An operant analysis of joint attention skills suggests that conditioned social reinforcers play a crucial role in shaping and maintaining joint attention skills in typically developing humans. Although joint attention response topographies can be established successfully in children with autism through contrived reinforcers, natural consequences may not maintain the behavior. Hence, treatment of joint attention problems in children with autism may require the establishment of natural social consequences as conditioned reinforcers. The standard procedure for conditioning new reinforcers is the “pairing procedure.” However, clinical observations suggest that a pairing procedure may not be particularly effective.

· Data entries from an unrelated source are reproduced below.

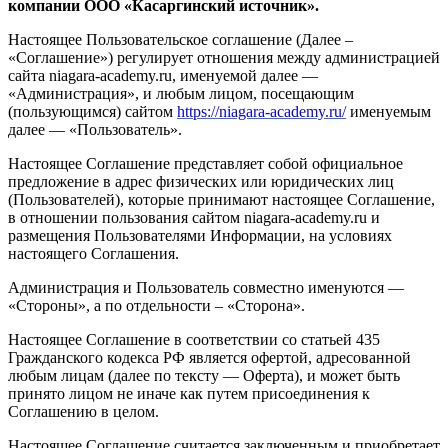
компании ООО
«Касаргинский источник».
Настоящее Пользовательское соглашение (Далее –
«Соглашение») регулирует отношения между администрацией
сайта niagara-academy.ru, именуемой далее —
«Администрация», и любым лицом, посещающим
(пользующимся) сайтом
https://niagara-academy.ru/
именуемым
далее — «Пользователь».
Настоящее Соглашение представляет собой официальное
предложение в адрес физических или юридических лиц
(Пользователей), которые принимают настоящее Соглашение,
в отношении пользования сайтом niagara-academy.ru и
размещения Пользователями Информации, на условиях
настоящего Соглашения.
Администрация и Пользователь совместно именуются —
«Стороны», а по отдельности – «Сторона».
Настоящее Соглашение в соответствии со статьей 435
Гражданского кодекса РФ является офертой, адресованной
любым лицам (далее по тексту — Оферта), и может быть
принято лицом не иначе как путем присоединения к
Соглашению в целом.
Настоящее Соглашение считается заключенным и приобретает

The current study compared the “pairing procedure” with an explicit operant discrimination procedure. First, a previously neutral stimulus was established as discriminative stimulus for a response that produced a reinforcer, and then tested for conditioned reinforcer effects when being presented contingent upon an arbitrary response with no additional contingent reinforcers. Second, another previously neutral stimulus was repeatedly paired with a reinforcer, and then tested for conditioned reinforcer effects as in the first procedure. Seven of the eight children completed both sequences, and five of these seven children emitted a markedly higher number of responses when stimuli established as SDs were contingent upon them than when stimuli used in the pairing procedure were response contingent. For the sixth child, the difference in favor of the SD procedure was minor, whereas for the last child, the difference was in the opposite direction. In sum, the results suggest that conditioned reinforcers can be more effectively established through the discriminative stimulus procedure than through simple pairing with an unconditioned reinforcer. Possible implications for joint attention teaching procedures are discussed.